There must have been about a dozen of them, each making its own slow, stately progress across the sidewalk, antennae probing the air in slow motion, pinwheeling like the limbs of a cartoon character that’s just walked off the edge of a cliff, waving around like the tentacles of a sea anemone. They formed an elegant regatta; instead of sails, each hoisted its own carapace, navigating this dangerous crossing by touch. They were difficult to see, though, their shells blending so completely into the color of the concrete. I thought of the Allied convoys that ferried supplies across the Atlantic during World War II. Of the scores of ships that set out, up to half were routinely picked off by German U-boats. How many snails would make it to their destination: the brick wall on the other side of the sidewalk, behind which lay a neighbor’s front garden and safety?

The sidewalks are thick with snails this time of year, but I had never before seen so many travelling in a pack or a herd or a bevvy, or whatever the technical term is for a group of snails. Everything about them reminded me of ships. They bobbed up and down slightly as they sailed along, their bodies moving in a wave-like motion, the slimy foot on which they glide rippling like the surface of the ocean. And they even left a wake, thin strips of mucous just like the ones I see glistening in our garden every morning, tracing the paths where the snails have been. They were so calm, so determined, so oblivious to the danger they were in from pedestrians. I thought of putting up a road sign, CAUTION: SNAIL CROSSING. By the way, May 24 is National Escargot Day.About 45 minutes later, I was coming back the same way and stopped to see how the snails had fared. Of the 12 that originally set out, eight made it to the garden. I saw one still making the final ascent of the brick wall on the other side of the sidewalk. I counted four oily, snot-like clumps and four crushed shells. Not a bad success rate, I thought, for such a perilous trek.

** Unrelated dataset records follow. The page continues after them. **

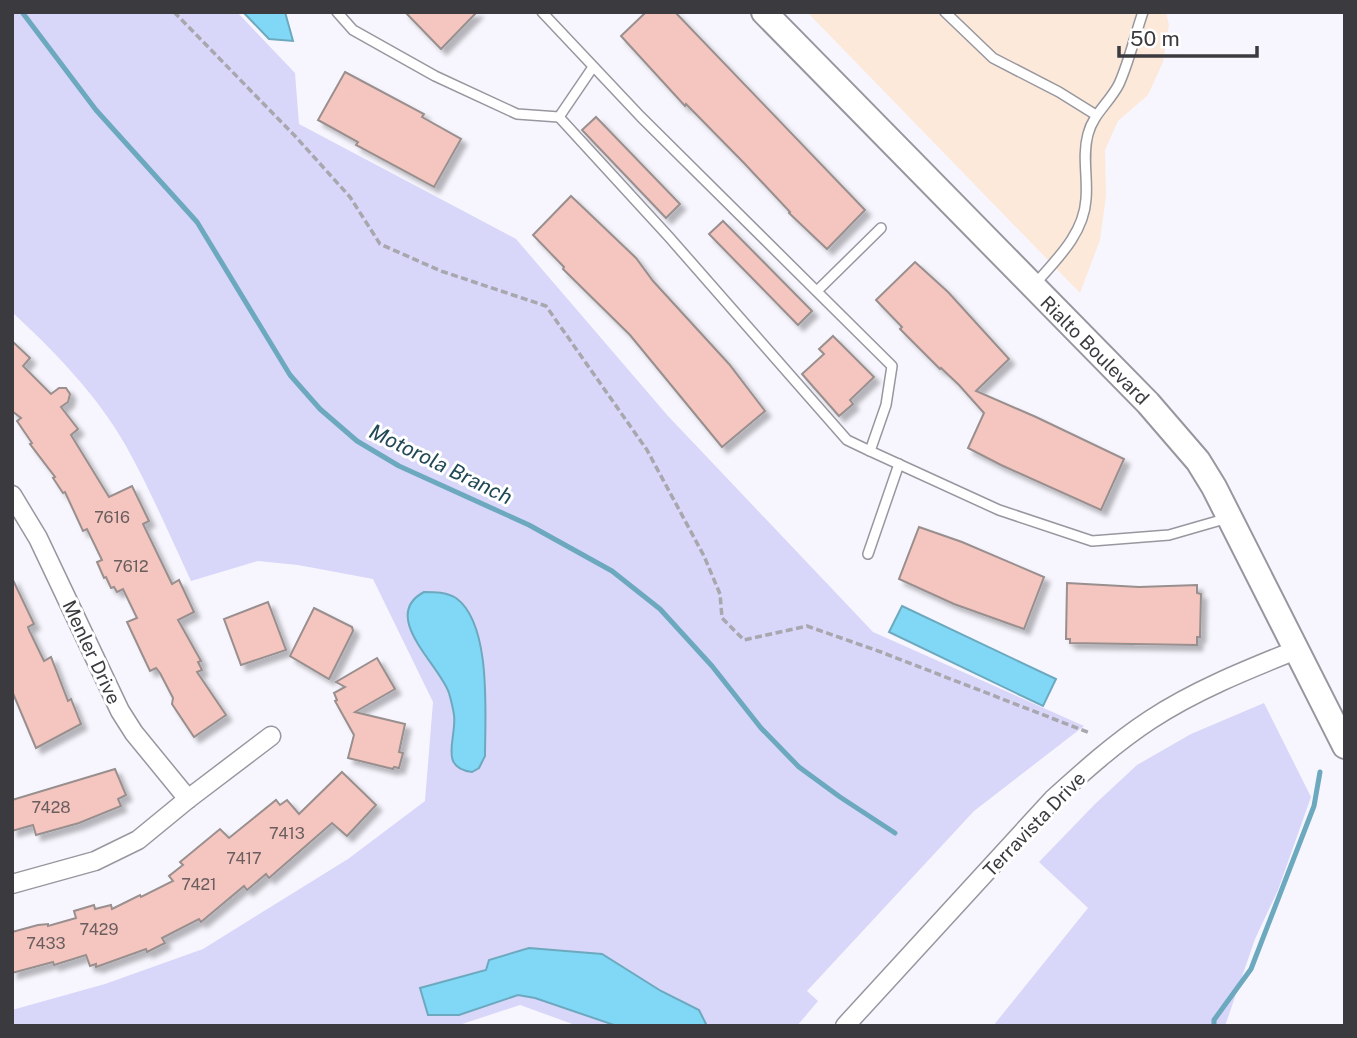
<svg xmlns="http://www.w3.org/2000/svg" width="1357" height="1038" viewBox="0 0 1357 1038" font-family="'Public Sans',sans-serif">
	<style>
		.commercial { fill: #fde9d9 }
		.green { fill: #d8d6f9 }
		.water { fill: #81d8f6; stroke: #6ca9bf; stroke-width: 2 }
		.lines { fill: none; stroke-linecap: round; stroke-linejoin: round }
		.stream { stroke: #6ca9bf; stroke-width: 5 }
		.building { fill: #f5c5bf; stroke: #988f8e; stroke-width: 2; filter: url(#shadow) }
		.lane-casing { stroke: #98979f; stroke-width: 12 }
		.street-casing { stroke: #98979f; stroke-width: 21 }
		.secondary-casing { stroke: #98979f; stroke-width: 28 }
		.path { stroke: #a8a7ae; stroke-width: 3.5; stroke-dasharray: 7 3.5; stroke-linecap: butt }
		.lane { stroke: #fff; stroke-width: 9 }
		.street { stroke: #fff; stroke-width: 18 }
		.secondary { stroke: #fff; stroke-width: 24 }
		.labels { text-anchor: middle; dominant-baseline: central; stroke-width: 6; stroke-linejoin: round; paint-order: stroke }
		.number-label { font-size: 16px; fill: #6a5e5f }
		.street-label { font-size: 19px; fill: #3b3b3f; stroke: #fff }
		.water-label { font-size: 21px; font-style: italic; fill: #224956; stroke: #fff }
	</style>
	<defs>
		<filter id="shadow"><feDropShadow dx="5.5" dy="5.5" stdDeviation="2" flood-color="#0004"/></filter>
	</defs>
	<rect width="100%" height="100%" fill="#f7f6fe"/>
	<polygon class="commercial" points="807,12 1166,12 1169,25 1163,62 1148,95 1118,121 1105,150 1106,196 1100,240 1080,293"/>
	<g class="green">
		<path d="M12,12H237L295,73L299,124L516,239L668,416L873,632L1084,726L974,811L807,991L818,1001L797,1026H578L520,1005L456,1026H12V1010L105,984L203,949L348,859L425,801L433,702L373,579L298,565L258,561L191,581C170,536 150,489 126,446C98,396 54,351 12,312Z"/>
		<polygon points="1264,703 1311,797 1278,890 1255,939 1225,1026 993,1026 1088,908 1039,862 1095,804 1137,765 1191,734"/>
	</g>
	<g class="water">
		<polygon points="243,12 285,12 293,41 269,39"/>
		<path d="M424,592C435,592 446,592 456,598C492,624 485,715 485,756L479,768L472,772C438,768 457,738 454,715C453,708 451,700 449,693C440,665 379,616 424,592Z"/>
		<polygon points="902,606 1056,679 1043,706 889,632"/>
		<polygon points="529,948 602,954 661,991 699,1010 707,1026 617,1026 535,998 518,995 459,1015 428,1015 420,988 486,970 489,960"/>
	</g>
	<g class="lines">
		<g class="stream">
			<polyline points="22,12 96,110 197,222 290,375 320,409 357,441 399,466 529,525 612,571 660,609 712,666 761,728 799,767 840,797 895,833"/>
			<polyline points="1214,1026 1214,1020 1251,969 1314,806 1320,772"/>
		</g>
	</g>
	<g class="building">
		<polygon points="405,12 477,12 441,49"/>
		<polygon points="646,12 675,12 865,210 827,249 789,213 790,212 744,163 686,104 685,106 621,36"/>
		<polygon points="345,72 424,114 422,117 461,139 434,187 356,145 358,142 318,120"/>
		<polygon points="596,117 680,204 666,218 582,130"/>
		<polygon points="571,196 636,258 653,281 729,364 765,411 722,447 630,335 563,269 564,267 533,235"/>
		<polygon points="723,221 812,311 798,325 709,234"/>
		<polygon points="915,262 948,292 1009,359 976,391 1036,417 1124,459 1101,510 1001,465 968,448 984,413 959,385 941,368 940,369 900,329 902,327 876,300"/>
		<polygon points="833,336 874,377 850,400 853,404 839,416 802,374 824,354 819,349"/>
		<polygon points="12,341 30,358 23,366 51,394 59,388 66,388 70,394 68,402 61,407 78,429 71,435 109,497 132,486 149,521 143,524 172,584 179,580 194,612 178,620 201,661 198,662 202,670 197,672 226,715 194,737 172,704 173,698 160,673 156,668 150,671 142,654 127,622 137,618 123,589 117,592 114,587 111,588 106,577 104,578 97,562 102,560 87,529 83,531 65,492 63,493 53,478 55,477 30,444 32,443 17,421 21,418 12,411"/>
		<polygon points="919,527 962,542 1044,577 1024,629 954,604 899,579"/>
		<polygon points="12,578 34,624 28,627 29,630 44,661 51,657 68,701 71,699 81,724 36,748 12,691"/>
		<polygon points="1067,583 1139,587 1197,585 1197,593 1201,594 1200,637 1197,637 1197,645 1070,643 1070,639 1066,639"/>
		<polygon points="268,602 286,650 241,665 224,619"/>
		<polygon points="314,608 352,627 353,631 329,679 290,656"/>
		<polygon points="377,658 395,689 355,712 405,724 399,752 403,753 399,768 394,767 393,769 348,758 354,735 335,701 337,700 334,693 345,687 336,682"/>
		<polygon points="115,769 126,795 118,799 121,806 79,823 36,835 33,825 12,831 12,800"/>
		<polygon points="342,772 376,805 347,836 332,823 269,878 266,874 247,890 244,886 201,922 199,919 162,938 165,943 147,952 146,949 96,967 96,964 90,966 86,955 54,965 53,962 12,973 12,932 38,925 48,924 48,926 76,918 74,911 94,905 95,909 111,905 112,909 140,895 141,897 173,881 169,876 183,865 180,862 220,829 229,838 276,800 280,805 287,800 299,814"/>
	</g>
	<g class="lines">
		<g class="lane-casing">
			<g id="lane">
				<polyline points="337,12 353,30 435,76 517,114 559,117 593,67"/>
				<polyline points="542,12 641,117 892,366 886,405 870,451 999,510 1092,541 1169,535 1228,518"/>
				<polyline points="945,12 993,58 1059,92 1096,115"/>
				<polyline points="559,117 669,237 847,440 870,451"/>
				<path d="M1034,285C1056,260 1084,234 1086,199C1088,177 1082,156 1088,134C1093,114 1110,102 1119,84C1129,62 1135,35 1143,12"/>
				<polyline points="817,291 881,228"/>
				<polyline points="868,554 899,464"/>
			</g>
		</g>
		<g class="street-casing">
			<g id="street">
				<polyline points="12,495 38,538 120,711 134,733 188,799"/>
				<polyline points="12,884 95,861 138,840 188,799 271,736"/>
				<path d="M845,1026L1053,799C1084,771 1115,743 1150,720C1194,691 1246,670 1296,650"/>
			</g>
		</g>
		<g class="secondary-casing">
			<polyline id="secondary" points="764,12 1148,403 1198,461 1214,487 1345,746"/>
		</g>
		<polyline class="path" points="174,12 295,136 350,197 380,244 441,271 546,306 647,450 704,556 720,594 722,618 744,640 807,626 881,652 1090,733"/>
		<use href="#lane" class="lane"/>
		<use href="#street" class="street"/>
		<use href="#secondary" class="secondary"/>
	</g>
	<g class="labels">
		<g class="number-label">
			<text x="112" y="517">7616</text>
			<text x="131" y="566">7612</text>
			<text x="51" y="807">7428</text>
			<text x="287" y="833">7413</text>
			<text x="244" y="858">7417</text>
			<text x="199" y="884">7421</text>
			<text x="99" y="929">7429</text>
			<text x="46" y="943">7433</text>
		</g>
		<g class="street-label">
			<text transform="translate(1095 350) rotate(45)">Rialto Boulevard</text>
			<text transform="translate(92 652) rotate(65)">Menler Drive</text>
			<text transform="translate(1034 824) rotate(-46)">Terravista Drive</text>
		</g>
		<g class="water-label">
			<text transform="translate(441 464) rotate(26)">Motorola Branch</text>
		</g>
	</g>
	<rect width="1357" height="1038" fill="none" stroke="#3b3b3f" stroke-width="28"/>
	<path d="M1119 46v10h138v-10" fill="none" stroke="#3b3b3f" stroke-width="3.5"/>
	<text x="1130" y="46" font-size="21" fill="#3b3b3f" stroke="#ffffff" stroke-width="5" paint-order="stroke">50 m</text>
</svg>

I don’t know any aphorisms about snails, but I do know a few aphorisms about persistence, and that’s what impressed me most about these snails. They risked everything to get to the other side. To me, their progress looked plodding. But for the snails it was a race against death. And they took their time, taking the perils and the possibilities in stride. Like Baltasar Gracián, a 17th century Spanish Jesuit monk, said:

Be slow and sure. Things are done quickly enough if done well. If just quickly done they can be quickly undone. To last an eternity requires an eternity of preparation.